:: EXERCISE ::
Go to the line in the entries below that holds "Walking access to Restaurants, Stores and" and repeat exactly from there through the line that holds "The Internet domain", inclusive.

:: RECORD SET ::
= = =

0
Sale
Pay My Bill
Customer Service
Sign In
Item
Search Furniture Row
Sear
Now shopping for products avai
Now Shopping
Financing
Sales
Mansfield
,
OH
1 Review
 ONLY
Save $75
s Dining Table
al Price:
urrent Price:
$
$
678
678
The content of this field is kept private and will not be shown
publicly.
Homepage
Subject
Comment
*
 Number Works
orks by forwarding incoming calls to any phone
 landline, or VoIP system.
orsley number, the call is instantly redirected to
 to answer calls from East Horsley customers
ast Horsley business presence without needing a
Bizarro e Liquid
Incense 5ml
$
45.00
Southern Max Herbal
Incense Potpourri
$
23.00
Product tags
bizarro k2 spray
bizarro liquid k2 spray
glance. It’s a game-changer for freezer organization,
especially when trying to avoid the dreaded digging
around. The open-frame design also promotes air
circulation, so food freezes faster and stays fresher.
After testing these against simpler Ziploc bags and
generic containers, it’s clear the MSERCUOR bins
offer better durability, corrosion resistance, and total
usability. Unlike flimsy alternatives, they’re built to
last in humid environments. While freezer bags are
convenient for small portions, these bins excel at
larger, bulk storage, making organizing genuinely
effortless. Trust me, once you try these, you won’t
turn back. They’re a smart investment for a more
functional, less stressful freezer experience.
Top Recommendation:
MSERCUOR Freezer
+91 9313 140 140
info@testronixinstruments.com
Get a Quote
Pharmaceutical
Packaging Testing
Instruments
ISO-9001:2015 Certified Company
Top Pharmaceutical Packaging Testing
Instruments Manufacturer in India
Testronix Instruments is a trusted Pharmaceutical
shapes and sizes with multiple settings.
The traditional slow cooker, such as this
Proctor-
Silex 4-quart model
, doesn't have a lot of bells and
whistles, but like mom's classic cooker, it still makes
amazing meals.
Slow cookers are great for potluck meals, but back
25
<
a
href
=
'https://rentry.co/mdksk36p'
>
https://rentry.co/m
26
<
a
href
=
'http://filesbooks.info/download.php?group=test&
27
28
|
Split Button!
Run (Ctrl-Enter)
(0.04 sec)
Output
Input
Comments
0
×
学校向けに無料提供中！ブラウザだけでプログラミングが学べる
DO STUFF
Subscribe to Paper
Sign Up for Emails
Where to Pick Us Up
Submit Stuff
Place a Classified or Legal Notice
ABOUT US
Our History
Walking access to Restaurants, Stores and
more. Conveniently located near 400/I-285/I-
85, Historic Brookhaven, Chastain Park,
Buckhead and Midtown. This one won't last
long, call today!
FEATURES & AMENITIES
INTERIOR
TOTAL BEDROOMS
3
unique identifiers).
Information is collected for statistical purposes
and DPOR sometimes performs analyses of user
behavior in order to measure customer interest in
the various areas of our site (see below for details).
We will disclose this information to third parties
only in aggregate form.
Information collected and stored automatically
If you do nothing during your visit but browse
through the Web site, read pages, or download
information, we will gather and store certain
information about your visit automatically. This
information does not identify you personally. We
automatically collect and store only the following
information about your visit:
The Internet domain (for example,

= = =

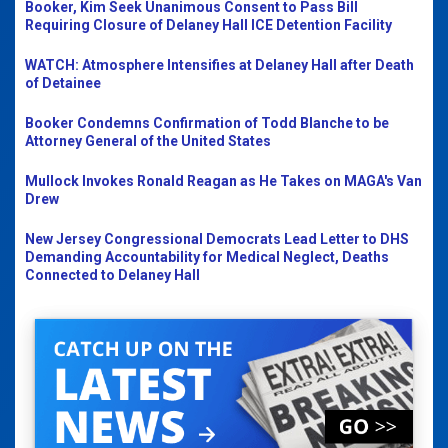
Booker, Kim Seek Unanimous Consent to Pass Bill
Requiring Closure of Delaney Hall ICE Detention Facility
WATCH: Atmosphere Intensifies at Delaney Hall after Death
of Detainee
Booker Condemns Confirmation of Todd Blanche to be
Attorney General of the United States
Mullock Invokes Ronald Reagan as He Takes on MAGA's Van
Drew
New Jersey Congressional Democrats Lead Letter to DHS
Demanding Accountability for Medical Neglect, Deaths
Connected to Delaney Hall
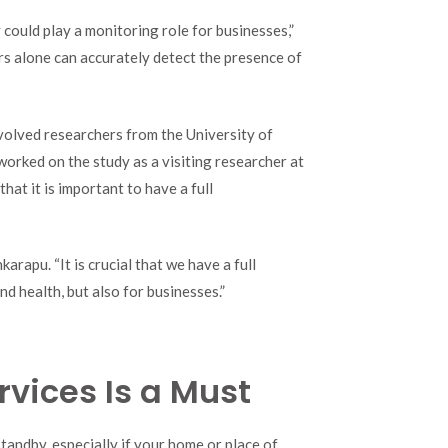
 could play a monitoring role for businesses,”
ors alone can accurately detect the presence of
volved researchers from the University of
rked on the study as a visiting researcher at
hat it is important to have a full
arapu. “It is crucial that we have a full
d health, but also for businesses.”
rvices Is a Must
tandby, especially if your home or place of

= = =

:: SOLUTION ::
Walking access to Restaurants, Stores and
more. Conveniently located near 400/I-285/I-
85, Historic Brookhaven, Chastain Park,
Buckhead and Midtown. This one won't last
long, call today!
FEATURES & AMENITIES
INTERIOR
TOTAL BEDROOMS
3
unique identifiers).
Information is collected for statistical purposes
and DPOR sometimes performs analyses of user
behavior in order to measure customer interest in
the various areas of our site (see below for details).
We will disclose this information to third parties
only in aggregate form.
Information collected and stored automatically
If you do nothing during your visit but browse
through the Web site, read pages, or download
information, we will gather and store certain
information about your visit automatically. This
information does not identify you personally. We
automatically collect and store only the following
information about your visit:
The Internet domain (for example,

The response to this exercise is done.